Today, REITs have enabled small investors and the bourgeoisie with less resources and capital to invest in real estate. REITs and mutual funds are similar in that they allow a variety of investors to pool their money and invest in professionally managed assets. The only difference between REITs and mutual funds is the investment type of the underlying asset. In the case of REITs, the underlying assets are mostly real estate or loans secured by real estate, while the underlying assets of mutual funds are usually stocks, debt, gold or a combination of these asset classes.

Similar to mutual funds that hold a portfolio of stocks, REITs own and manage a portfolio of rental-generating commercial properties. The Securities and Exchange Board of India (SEBI) closely regulates all REITs listed and registered in India. Similar to exchange-traded funds (ETFs), investors can buy REIT shares on the stock market because REITs are listed and traded on exchanges.

An investor needs a Demat account to buy/sell/trade REITs. Investors who want exposure to real estate can invest in REITs indirectly through mutual funds, as some mutual funds invest in REITs. One can also invest in international REITs through a few Indian mutual funds. REITs generate a steady stream of income for investors with little risk.

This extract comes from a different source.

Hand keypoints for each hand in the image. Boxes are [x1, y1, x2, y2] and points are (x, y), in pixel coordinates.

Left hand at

Unlisted REITs will present a higher risk. In terms of liquidity, investing in publicly traded REITs provides greater liquidity. Affordability is one of the main advantages of investing in REITs because one can buy a unit of a REIT. Most REIT income is rental income from commercial real estate, such as offices and shopping malls.

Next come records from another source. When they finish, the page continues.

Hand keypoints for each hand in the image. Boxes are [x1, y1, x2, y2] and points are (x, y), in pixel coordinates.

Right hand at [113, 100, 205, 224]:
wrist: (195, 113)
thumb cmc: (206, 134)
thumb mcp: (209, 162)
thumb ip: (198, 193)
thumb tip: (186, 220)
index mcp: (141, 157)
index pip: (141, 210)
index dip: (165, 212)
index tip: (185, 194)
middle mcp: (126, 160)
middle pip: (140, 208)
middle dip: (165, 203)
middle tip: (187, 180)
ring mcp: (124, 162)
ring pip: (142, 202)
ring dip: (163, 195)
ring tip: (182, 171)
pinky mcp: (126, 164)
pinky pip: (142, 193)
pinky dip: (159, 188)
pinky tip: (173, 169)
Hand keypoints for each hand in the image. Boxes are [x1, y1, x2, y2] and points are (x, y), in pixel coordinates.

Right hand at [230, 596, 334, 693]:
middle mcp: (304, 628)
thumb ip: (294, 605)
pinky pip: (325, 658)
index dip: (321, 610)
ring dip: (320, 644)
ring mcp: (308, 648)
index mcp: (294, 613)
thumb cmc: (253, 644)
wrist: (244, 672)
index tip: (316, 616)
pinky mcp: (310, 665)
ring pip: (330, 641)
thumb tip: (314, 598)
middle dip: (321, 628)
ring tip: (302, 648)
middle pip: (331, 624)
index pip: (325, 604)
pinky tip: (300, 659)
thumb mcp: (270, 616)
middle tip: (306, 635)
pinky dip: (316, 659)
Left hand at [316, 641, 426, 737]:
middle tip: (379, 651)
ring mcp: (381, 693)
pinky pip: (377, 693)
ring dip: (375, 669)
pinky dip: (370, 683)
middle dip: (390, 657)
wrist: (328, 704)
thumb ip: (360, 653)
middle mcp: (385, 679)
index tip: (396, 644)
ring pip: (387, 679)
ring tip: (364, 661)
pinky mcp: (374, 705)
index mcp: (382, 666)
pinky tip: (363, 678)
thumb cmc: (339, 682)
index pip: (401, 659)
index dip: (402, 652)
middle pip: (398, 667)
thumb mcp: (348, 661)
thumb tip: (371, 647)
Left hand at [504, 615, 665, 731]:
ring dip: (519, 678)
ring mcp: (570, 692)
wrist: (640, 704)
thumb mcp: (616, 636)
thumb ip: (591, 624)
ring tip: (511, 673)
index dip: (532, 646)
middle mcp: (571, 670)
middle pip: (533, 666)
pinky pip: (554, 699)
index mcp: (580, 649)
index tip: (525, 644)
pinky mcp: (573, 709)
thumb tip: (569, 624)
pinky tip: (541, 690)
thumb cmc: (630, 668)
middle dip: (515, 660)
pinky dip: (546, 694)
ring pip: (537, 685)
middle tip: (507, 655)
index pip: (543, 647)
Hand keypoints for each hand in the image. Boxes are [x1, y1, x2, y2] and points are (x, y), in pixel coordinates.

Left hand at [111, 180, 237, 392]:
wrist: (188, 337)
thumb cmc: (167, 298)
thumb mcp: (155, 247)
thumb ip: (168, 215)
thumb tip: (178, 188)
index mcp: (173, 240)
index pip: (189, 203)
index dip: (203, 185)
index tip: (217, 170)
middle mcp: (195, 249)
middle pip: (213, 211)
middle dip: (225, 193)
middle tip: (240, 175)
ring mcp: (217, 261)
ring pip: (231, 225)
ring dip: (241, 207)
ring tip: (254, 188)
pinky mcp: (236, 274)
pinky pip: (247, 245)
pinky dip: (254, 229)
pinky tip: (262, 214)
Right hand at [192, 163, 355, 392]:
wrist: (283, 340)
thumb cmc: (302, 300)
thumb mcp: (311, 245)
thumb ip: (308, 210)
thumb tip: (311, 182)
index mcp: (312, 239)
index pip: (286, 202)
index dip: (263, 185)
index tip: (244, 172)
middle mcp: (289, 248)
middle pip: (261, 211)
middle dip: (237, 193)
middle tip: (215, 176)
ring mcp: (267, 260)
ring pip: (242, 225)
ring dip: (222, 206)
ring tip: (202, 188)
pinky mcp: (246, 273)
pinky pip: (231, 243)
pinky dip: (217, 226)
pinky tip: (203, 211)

However, REITs must distribute at least 90% of the net rental income of their portfolio as dividend or interest income to their shareholders. The price of a REIT share keeps changing like a capital share, depending on performance and demand. Similar to stocks and mutual funds, REITs generate two streams of income for investors: dividend income and appreciation in REIT unit value.

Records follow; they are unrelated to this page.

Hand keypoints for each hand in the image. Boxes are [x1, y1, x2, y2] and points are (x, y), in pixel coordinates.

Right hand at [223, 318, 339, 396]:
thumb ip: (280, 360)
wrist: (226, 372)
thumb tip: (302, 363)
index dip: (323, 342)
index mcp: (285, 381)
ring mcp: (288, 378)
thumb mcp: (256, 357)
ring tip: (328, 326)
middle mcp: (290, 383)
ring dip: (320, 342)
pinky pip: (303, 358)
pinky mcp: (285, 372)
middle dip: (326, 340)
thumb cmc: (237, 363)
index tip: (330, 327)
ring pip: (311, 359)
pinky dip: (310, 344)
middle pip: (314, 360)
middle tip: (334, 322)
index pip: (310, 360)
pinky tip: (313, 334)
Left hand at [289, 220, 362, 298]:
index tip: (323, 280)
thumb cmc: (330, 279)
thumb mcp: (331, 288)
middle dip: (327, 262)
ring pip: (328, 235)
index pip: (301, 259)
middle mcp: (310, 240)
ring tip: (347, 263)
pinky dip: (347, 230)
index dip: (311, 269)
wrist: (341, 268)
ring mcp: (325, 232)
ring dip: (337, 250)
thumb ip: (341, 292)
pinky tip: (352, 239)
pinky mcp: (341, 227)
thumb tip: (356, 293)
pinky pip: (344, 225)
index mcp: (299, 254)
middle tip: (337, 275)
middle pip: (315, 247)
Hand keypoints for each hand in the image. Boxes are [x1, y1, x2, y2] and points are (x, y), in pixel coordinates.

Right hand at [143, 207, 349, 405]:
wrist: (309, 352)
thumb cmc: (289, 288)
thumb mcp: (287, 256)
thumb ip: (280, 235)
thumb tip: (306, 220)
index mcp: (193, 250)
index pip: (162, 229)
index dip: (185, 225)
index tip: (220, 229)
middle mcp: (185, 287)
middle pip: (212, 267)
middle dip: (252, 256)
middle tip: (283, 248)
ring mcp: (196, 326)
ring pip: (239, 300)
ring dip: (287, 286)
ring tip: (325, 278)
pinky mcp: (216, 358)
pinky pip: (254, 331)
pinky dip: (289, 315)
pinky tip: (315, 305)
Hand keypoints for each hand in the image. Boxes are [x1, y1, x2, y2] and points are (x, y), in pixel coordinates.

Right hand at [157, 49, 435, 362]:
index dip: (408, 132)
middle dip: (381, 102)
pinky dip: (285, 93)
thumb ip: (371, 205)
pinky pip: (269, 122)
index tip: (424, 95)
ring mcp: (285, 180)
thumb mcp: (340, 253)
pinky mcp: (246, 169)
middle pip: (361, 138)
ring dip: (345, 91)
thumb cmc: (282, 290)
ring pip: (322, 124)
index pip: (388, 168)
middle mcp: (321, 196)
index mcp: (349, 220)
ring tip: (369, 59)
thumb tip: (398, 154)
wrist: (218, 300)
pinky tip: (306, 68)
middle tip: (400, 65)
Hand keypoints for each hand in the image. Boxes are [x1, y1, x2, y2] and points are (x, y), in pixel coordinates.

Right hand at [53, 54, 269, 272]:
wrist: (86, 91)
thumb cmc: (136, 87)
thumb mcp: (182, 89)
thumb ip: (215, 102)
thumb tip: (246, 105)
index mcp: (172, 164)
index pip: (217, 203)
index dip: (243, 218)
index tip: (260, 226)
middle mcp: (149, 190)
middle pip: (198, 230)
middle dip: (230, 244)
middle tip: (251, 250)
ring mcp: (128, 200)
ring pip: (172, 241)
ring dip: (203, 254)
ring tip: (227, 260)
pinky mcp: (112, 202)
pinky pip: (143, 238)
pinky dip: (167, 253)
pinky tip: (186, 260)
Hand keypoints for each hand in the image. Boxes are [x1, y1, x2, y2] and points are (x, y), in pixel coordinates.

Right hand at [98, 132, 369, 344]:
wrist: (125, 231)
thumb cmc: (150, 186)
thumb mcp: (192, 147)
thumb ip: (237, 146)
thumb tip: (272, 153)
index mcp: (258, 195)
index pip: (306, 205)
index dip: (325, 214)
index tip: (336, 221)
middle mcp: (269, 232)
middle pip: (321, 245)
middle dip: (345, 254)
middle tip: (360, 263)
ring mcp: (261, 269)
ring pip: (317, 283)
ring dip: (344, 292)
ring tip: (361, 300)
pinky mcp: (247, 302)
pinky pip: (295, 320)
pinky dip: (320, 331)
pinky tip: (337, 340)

One can invest in REITs through the primary market whenever a REIT brings its IPOs. The Indian REIT market is still nascent and investors have limited choice in choosing REIT shares. If you physically buy properties limited to a city or town, your investments are in land and buildings. While investing in REITs will expose you to investments in multiple cities and towns.

Capital gains realized on the sale of Indian REIT shares are subject to Short Term Capital Gains Tax (STCG) at 15% if held for less than one year. Investments held for one year are subject to Long Term Capital Gains Tax (LTCG) at the rate of 10% if the income exceeds Rs one lakh. The taxation of dividend income received from REITs is subject to obtaining special tax relief from the government. If the REIT has not obtained a special tax benefit, there is no tax on the REIT’s dividends. Income tax on REIT dividends is taxable in the hands of the investor if the particular REIT has obtained special tax relief from the government.

During Covid-19, REITs suffered from vacancy losses. The work-from-home phenomenon has also changed the fortunes of REITs. As a result, hundreds of thousands of square meters of commercial real estate remained unoccupied by corporate tenants. This risk has strongly affected the income of REITs.

Factors such as vacancy risk, portfolio occupancy percentage, past performance and dividend yield should be analyzed and researched before investing in REITs. Before investing your hard-earned money in new asset classes like REITs, seek the help of a licensed financial adviser or the help of a CFP or chartered accountant if you are a novice investor.

(The author is a SEBI Accredited Research Analyst. An alumnus of the Indian Institute of Foreign Trade (IIFT), he has held senior positions at National Geographic, Reliance Radio Television Luxembourg, STAR TV, etc.)